━━━ Extracted information
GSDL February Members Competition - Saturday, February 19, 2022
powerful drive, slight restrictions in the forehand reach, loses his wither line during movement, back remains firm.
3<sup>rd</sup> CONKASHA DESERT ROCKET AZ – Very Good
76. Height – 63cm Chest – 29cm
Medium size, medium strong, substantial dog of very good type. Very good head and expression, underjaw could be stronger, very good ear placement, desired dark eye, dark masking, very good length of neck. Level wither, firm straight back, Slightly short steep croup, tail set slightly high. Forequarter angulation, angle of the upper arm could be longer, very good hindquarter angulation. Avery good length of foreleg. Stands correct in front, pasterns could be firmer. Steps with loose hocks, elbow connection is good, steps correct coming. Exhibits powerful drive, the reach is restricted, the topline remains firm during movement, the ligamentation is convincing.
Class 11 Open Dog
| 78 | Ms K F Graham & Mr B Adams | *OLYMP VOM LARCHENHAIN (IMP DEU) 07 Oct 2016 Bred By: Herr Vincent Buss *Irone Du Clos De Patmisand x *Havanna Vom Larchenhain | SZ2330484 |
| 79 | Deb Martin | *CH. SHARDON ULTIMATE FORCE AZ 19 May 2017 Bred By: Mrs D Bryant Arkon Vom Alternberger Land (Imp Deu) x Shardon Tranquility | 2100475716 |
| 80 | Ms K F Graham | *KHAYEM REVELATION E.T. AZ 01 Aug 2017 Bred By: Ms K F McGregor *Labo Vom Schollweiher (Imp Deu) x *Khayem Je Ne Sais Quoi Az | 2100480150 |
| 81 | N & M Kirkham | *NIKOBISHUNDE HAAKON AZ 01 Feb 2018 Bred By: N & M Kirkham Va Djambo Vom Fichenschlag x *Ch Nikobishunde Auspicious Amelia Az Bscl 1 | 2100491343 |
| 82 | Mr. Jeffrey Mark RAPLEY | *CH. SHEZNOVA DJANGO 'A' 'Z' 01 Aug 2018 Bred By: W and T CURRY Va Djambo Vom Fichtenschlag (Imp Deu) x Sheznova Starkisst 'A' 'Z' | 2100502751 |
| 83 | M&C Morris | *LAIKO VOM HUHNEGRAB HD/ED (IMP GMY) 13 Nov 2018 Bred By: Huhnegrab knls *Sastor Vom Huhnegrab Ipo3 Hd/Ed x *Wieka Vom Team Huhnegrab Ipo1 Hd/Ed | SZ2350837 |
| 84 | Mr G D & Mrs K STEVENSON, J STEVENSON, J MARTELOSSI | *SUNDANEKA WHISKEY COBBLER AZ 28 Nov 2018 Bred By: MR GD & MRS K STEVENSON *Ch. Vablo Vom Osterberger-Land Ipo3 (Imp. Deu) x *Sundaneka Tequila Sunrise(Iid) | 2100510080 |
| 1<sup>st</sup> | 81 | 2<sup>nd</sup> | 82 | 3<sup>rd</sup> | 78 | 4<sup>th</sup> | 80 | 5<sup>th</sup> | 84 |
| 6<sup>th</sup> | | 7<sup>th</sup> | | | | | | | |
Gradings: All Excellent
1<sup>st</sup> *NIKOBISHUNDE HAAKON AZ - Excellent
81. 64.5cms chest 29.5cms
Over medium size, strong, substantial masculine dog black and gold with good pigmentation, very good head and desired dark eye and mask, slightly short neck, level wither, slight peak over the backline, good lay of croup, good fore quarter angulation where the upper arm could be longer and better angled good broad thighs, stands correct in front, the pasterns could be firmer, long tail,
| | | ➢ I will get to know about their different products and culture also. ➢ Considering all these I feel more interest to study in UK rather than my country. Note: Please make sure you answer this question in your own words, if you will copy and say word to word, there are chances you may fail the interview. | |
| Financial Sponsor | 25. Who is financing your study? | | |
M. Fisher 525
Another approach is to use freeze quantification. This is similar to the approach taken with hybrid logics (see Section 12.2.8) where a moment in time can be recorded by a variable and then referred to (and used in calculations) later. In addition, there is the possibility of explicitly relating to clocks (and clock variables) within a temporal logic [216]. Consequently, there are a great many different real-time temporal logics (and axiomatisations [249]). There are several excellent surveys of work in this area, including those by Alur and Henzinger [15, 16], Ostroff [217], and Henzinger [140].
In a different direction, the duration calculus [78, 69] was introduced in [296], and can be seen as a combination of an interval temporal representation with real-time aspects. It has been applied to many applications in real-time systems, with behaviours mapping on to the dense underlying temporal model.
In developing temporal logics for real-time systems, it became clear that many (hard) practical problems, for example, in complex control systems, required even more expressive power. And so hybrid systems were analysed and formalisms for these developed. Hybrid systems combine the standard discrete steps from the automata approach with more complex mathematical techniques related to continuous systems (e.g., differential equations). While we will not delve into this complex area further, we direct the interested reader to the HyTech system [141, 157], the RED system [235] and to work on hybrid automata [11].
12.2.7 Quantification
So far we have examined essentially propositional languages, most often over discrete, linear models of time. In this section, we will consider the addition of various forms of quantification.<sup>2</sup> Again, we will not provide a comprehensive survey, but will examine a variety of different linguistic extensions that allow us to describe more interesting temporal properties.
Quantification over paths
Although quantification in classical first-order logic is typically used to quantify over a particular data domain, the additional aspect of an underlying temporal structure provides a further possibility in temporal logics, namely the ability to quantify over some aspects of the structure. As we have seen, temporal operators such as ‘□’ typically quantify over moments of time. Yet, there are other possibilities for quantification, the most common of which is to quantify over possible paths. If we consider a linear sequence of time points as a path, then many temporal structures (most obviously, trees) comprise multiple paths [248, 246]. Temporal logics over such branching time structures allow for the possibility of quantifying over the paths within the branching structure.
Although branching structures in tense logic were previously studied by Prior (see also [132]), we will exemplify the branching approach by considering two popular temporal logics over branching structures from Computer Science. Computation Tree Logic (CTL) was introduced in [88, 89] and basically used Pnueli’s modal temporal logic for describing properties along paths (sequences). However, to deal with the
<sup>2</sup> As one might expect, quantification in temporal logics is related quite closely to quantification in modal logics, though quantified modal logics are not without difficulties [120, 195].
━━━━━━
■ **Exercise objective**
Where the string "area" turns up in a line of the data above, copy that whole line.

■ **Your response**
Another approach is to use freeze quantification. This is similar to the approach taken with hybrid logics (see Section 12.2.8) where a moment in time can be recorded by a variable and then referred to (and used in calculations) later. In addition, there is the possibility of explicitly relating to clocks (and clock variables) within a temporal logic [216]. Consequently, there are a great many different real-time temporal logics (and axiomatisations [249]). There are several excellent surveys of work in this area, including those by Alur and Henzinger [15, 16], Ostroff [217], and Henzinger [140].
In developing temporal logics for real-time systems, it became clear that many (hard) practical problems, for example, in complex control systems, required even more expressive power. And so hybrid systems were analysed and formalisms for these developed. Hybrid systems combine the standard discrete steps from the automata approach with more complex mathematical techniques related to continuous systems (e.g., differential equations). While we will not delve into this complex area further, we direct the interested reader to the HyTech system [141, 157], the RED system [235] and to work on hybrid automata [11].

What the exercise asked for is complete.